Octopus: University of The Aegean Research & Project Outputs System

Conference

Authors:	Stamatatos E.
Title:	Plagiarism Detection Based on Structural Information
Conference:	20th ACM Conference on Information and Knowledge Management (CIKM-11)
Editors:
Ed:	No
Eds:	No
Pages:	1221-1230
To appear:	No
Month:
Year:	2011
Place:
Pubisher:	ACM
Link:
File name:
Abstract:	In this paper a novel method for detecting plagiarized passages in document collections is presented. In contrast to previous work in this field that uses mainly content terms to represent documents, the proposed method is based on structural information provided by occurrences of a small list of stopwords (i.e., very frequent words). We show that stopword n-grams are able to capture local syntactic similarities between suspicious and original documents. Moreover, an algorithm for detecting the exact boundaries of plagiarized and source passages is proposed.
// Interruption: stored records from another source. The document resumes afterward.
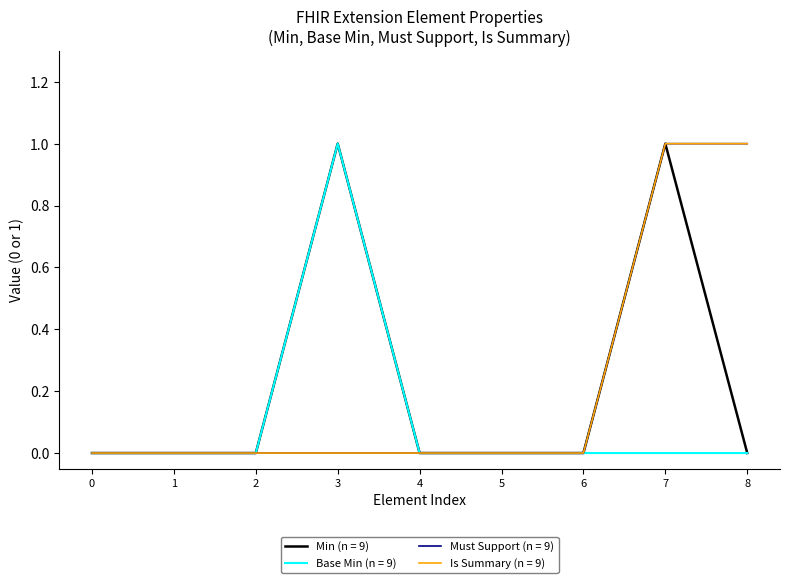

Does the chart have visible grid lines?

No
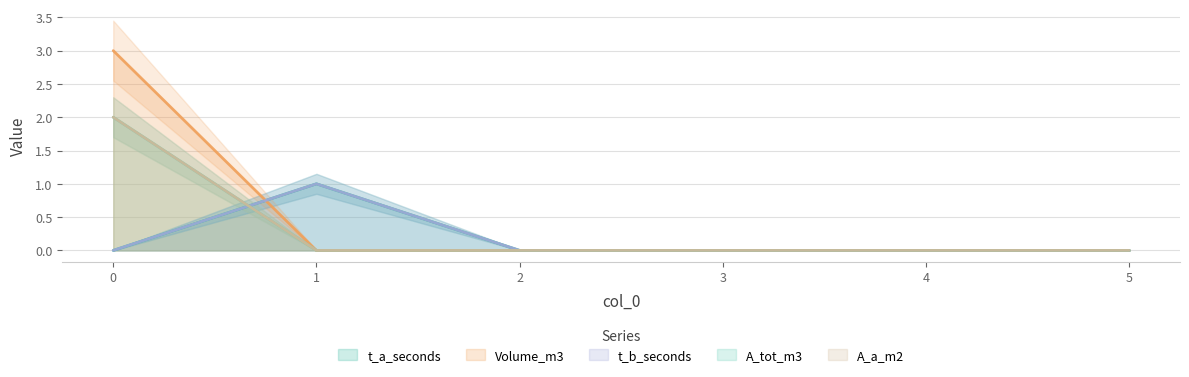

Reading left to right, transcribe all the data shown in this chart.

t_a_seconds: 0=0	1=1	2=0	3=0	4=0	5=0
Volume_m3: 0=3	1=0	2=0	3=0	4=0	5=0
t_b_seconds: 0=0	1=1	2=0	3=0	4=0	5=0
A_tot_m3: 0=2	1=0	2=0	3=0	4=0	5=0
A_a_m2: 0=2	1=0	2=0	3=0	4=0	5=0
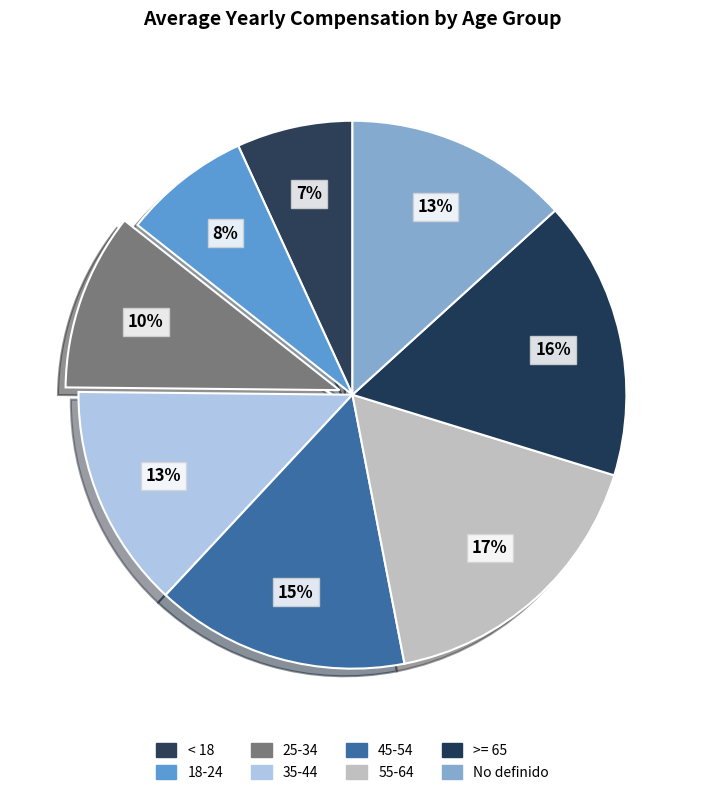

To the nearest percent, what is the difference between the largest and smallest slice percentages?

10%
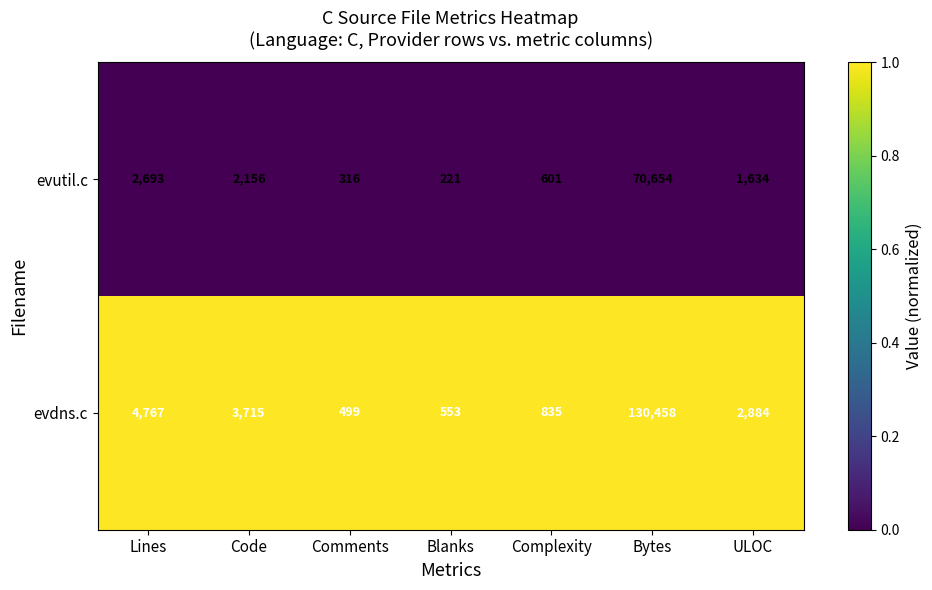

Which series has the widest spread of values?

evdns.c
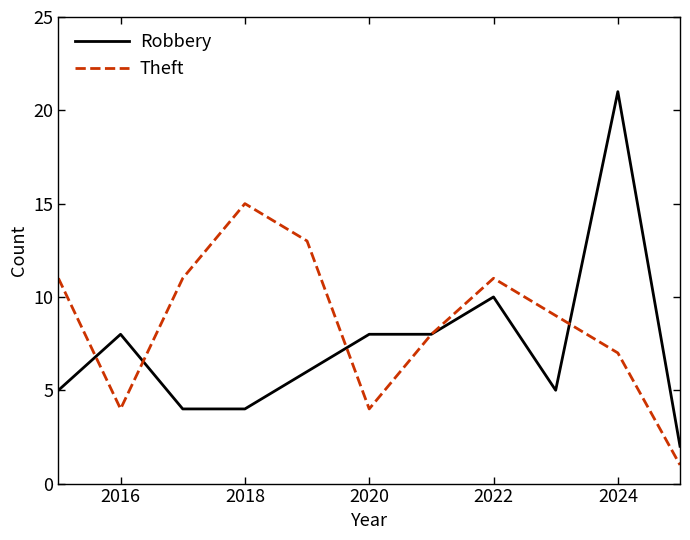

Which series has the largest total across all categories?

Theft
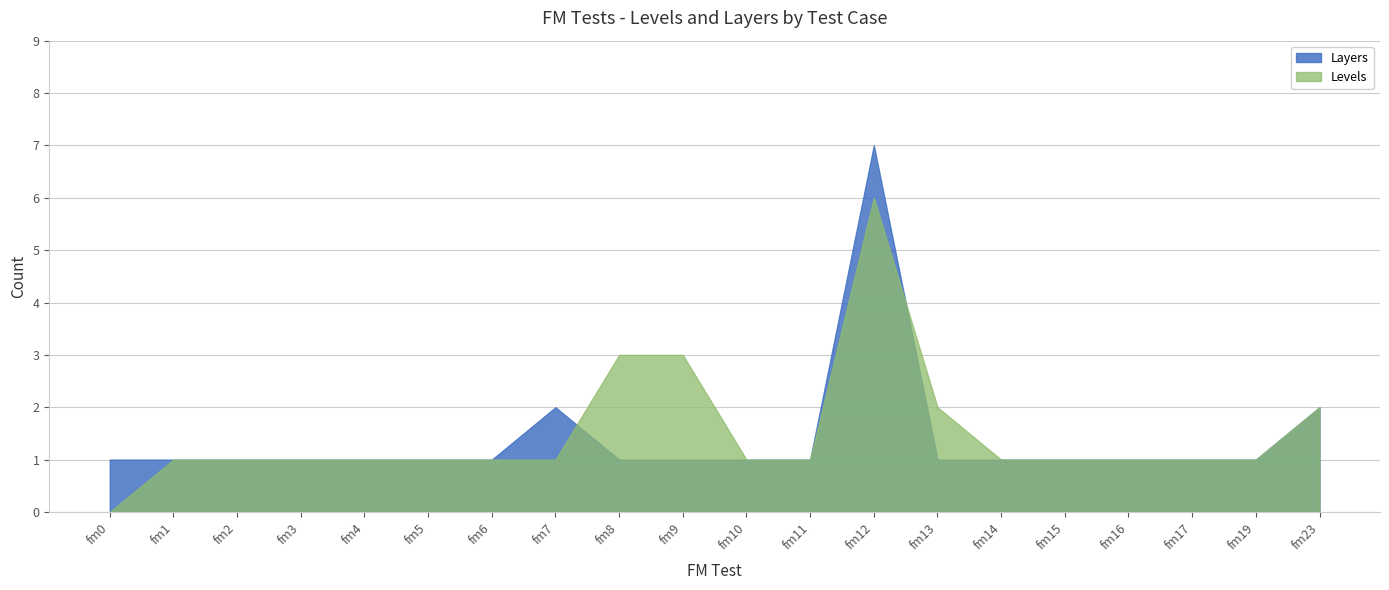

Reading left to right, what are all the values shown in this chart?

Levels: fm0=0	fm1=1	fm2=1	fm3=1	fm4=1	fm5=1	fm6=1	fm7=1	fm8=3	fm9=3	fm10=1	fm11=1	fm12=6	fm13=2	fm14=1	fm15=1	fm16=1	fm17=1	fm19=1	fm23=2
Layers: fm0=1	fm1=1	fm2=1	fm3=1	fm4=1	fm5=1	fm6=1	fm7=2	fm8=1	fm9=1	fm10=1	fm11=1	fm12=7	fm13=1	fm14=1	fm15=1	fm16=1	fm17=1	fm19=1	fm23=2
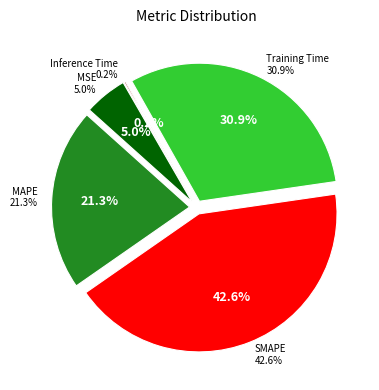

Rank the categories by value from lowest to highest.

Inference Time, MSE, MAPE, Training Time, SMAPE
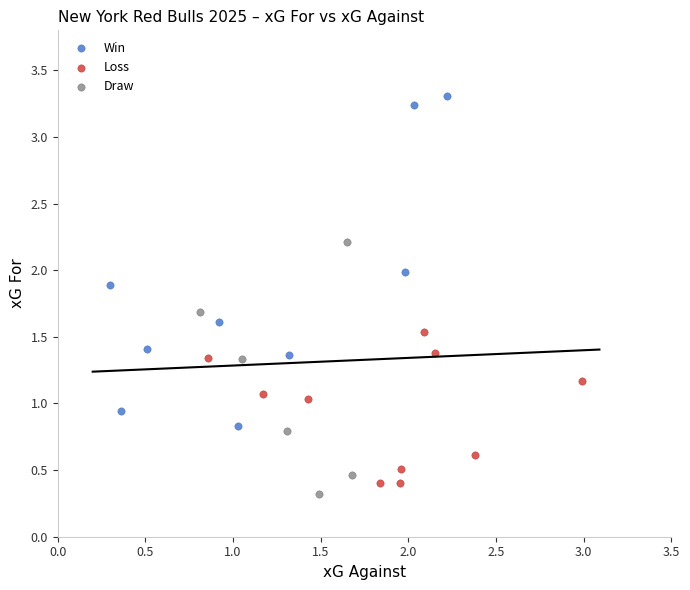

What are all the series names shown in the legend?

Win, Loss, Draw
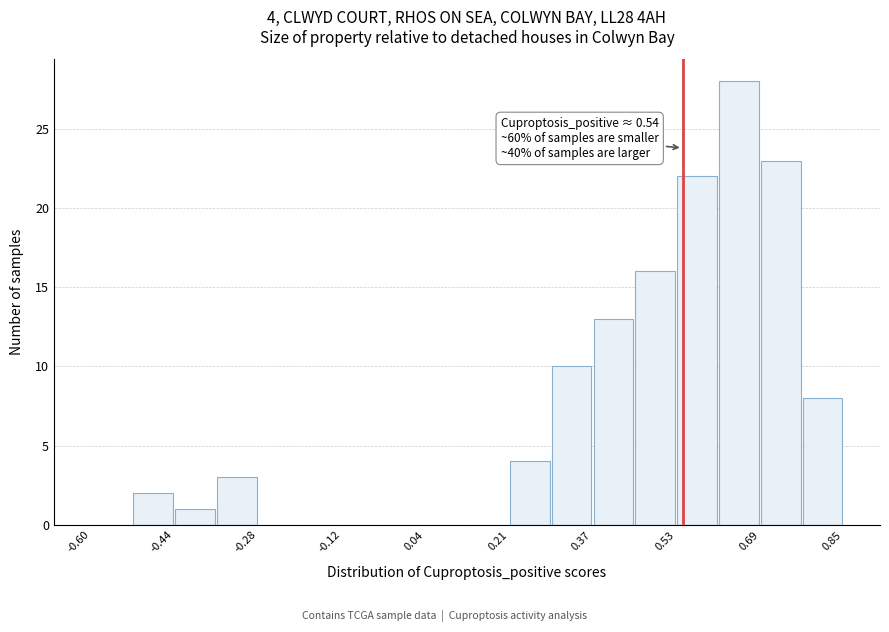

Which range on the x-axis has the tallest bar?

0.60 to 0.68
Experimental results on a publicly-available corpus demonstrate that the performance of the proposed approach is competitive when compared with the best reported results. More importantly, it achieves significantly better results when dealing with difficult plagiarism cases where the plagiarized passages are highly modified by replacing most of the words or phrases with synonyms to hide the similarity with the source documents.